◆ PROBLEM A
According to the forum thread below, what weekly lease price does the Uber company store charge?

◆ EXTRACT
'''
So you should probably not even mention you're doing Uber at all . 
I think the main reason banks don't like Uber is because you're going to depreciate the car much faster then a normal driver . 

Try again but don't even mention Uber as a source of income


----------



## rtaatl

Banks won't generally loan to most people in the livery business because you're greatly depreciating the asset that's used as collateral to offset the loan they're giving you. This is where our favorite word in UP forum "depreciation" really comes into play. Some might not believe it exists, but it's a hard lesson learned when you go for financing on a new vehicle. This is why Uber had to come up with sub prime leasing since most drivers would never get traditional financing...not necessarily because of bad credit, but the type of industry the vehicle is going to be used for.


----------



## Med_driver88

I figured that was going to be what happened. Thanks for the input.


----------



## tohunt4me

Med_driver88 said:


> Hey guys! I'm new here, but I've been driving for uber for about a year. Sorry if this has been discussed in the past I couldn't find anything that fit my particular situation.
> 
> Uber is part time for me but I've finally gotten to a point where I make enough money between both of my jobs to have a pretty nice car payment. I went and found the car that worked best for my, my family, and uber. Test drove it, love it, decided on it.
> 
> I made sure to ask the salesman if they have dealt with uber drivers and he said yes. Went through the hole process of buying my first car (on my own) and knew if I didn't get it it would be due to low credit history/score.
> 
> No. I did not get financing because I drive uber and it's not a risk the bank is willing to take. Has anyone come across this? Without uber income I look like I cannot afford a car payment but with it I become a liability?


Thank Uber for destabilization of anything and EVERYTHING to do with rideshare !

Go to the Uber company store ,and pay $250.00 a week lease.

They have ensured that is all that is available to you.


----------



## I_Like_Spam

The difficulty you will encounter is that the vehicle you are financing is depreciating a lot more rapidly than one used for strictly personal use.

Since the car is also the collateral for the loan, it makes the loan a lot riskier for the lender, as they won't be able to get as much back if you default.


----------



## SEAL Team 5

Med_driver88 said:


> Hey guys! I'm new here, but I've been driving for uber for about a year. Sorry if this has been discussed in the past I couldn't find anything that fit my particular situation.
'''
◆ PROBLEM B
Set down the entries from their first line through the line containing "60 FPS на Series S", both ends included, with every character unchanged.

◆ INPUT FOR THIS TASK
'''
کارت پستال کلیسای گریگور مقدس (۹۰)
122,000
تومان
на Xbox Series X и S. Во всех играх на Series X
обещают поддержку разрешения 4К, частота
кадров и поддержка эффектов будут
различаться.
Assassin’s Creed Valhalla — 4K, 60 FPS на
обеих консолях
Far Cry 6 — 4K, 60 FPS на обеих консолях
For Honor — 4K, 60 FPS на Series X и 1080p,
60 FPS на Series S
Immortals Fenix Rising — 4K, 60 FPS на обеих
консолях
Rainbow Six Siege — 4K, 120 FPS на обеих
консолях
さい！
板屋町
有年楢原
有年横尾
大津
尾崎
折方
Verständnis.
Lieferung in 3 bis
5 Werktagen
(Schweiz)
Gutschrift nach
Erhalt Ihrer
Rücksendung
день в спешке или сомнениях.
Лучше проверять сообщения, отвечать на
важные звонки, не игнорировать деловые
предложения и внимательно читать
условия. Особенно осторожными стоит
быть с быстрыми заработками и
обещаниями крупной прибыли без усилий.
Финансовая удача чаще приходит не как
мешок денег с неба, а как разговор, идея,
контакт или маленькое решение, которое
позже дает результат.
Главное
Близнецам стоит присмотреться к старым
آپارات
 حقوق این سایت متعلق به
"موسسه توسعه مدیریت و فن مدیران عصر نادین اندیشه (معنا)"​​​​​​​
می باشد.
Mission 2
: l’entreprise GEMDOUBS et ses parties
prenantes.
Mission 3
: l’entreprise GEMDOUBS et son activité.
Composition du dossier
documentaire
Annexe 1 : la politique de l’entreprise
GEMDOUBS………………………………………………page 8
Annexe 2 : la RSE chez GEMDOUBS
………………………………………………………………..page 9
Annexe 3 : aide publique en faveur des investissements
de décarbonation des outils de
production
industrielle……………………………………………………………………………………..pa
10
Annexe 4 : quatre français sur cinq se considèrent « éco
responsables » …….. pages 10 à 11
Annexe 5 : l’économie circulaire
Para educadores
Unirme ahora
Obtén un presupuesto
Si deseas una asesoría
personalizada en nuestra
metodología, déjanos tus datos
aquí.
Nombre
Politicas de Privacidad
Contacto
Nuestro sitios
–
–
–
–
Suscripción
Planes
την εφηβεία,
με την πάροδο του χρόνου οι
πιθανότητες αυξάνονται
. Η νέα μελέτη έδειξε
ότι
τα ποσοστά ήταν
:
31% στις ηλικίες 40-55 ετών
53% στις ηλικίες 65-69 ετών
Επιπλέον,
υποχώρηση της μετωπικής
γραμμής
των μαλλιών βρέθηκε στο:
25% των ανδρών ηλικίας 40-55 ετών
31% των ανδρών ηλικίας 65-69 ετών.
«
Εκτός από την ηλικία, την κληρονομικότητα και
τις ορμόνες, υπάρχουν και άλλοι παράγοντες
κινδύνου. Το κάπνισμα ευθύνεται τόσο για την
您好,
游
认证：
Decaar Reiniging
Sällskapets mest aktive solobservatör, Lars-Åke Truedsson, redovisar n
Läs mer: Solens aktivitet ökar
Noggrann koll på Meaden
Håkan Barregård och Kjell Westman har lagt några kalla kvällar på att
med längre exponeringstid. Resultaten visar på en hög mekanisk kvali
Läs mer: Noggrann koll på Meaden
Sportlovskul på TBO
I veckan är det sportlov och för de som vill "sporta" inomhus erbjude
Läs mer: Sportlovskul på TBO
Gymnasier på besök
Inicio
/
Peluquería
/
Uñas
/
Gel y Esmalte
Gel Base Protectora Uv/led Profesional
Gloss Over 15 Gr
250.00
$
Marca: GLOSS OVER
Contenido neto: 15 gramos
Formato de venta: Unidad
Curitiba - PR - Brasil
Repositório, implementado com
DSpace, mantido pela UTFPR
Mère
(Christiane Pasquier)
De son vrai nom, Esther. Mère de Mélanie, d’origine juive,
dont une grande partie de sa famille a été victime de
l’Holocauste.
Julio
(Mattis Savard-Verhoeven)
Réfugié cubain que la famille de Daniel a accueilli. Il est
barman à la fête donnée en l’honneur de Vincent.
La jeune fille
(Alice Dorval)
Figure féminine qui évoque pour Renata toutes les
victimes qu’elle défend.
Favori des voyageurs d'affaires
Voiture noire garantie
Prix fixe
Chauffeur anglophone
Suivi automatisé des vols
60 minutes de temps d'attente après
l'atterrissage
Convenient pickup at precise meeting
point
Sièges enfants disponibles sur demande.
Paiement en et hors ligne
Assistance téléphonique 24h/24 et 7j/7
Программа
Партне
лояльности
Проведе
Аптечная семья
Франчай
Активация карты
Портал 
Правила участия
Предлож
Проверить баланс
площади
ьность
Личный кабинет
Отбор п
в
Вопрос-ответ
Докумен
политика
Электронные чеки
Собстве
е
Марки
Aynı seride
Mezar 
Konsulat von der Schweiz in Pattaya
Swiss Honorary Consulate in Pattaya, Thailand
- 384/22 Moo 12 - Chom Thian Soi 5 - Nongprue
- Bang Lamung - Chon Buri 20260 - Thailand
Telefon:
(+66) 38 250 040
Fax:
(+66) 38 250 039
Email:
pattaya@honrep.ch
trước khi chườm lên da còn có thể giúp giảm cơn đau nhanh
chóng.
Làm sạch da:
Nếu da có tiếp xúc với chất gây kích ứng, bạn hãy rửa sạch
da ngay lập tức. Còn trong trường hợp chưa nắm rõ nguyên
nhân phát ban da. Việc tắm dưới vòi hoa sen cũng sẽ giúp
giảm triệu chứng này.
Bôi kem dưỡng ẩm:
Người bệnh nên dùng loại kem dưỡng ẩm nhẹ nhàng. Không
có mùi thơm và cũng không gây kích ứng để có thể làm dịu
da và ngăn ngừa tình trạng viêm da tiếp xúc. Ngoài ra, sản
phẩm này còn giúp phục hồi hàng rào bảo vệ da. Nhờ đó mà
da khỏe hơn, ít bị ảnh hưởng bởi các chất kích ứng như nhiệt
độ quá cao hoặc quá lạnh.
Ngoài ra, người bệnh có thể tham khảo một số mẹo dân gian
'''
◆ EXPECTED ANSWER A
$250.00 a week.

◆ EXPECTED ANSWER B
کارت پستال کلیسای گریگور مقدس (۹۰)
122,000
تومان
на Xbox Series X и S. Во всех играх на Series X
обещают поддержку разрешения 4К, частота
кадров и поддержка эффектов будут
различаться.
Assassin’s Creed Valhalla — 4K, 60 FPS на
обеих консолях
Far Cry 6 — 4K, 60 FPS на обеих консолях
For Honor — 4K, 60 FPS на Series X и 1080p,
60 FPS на Series S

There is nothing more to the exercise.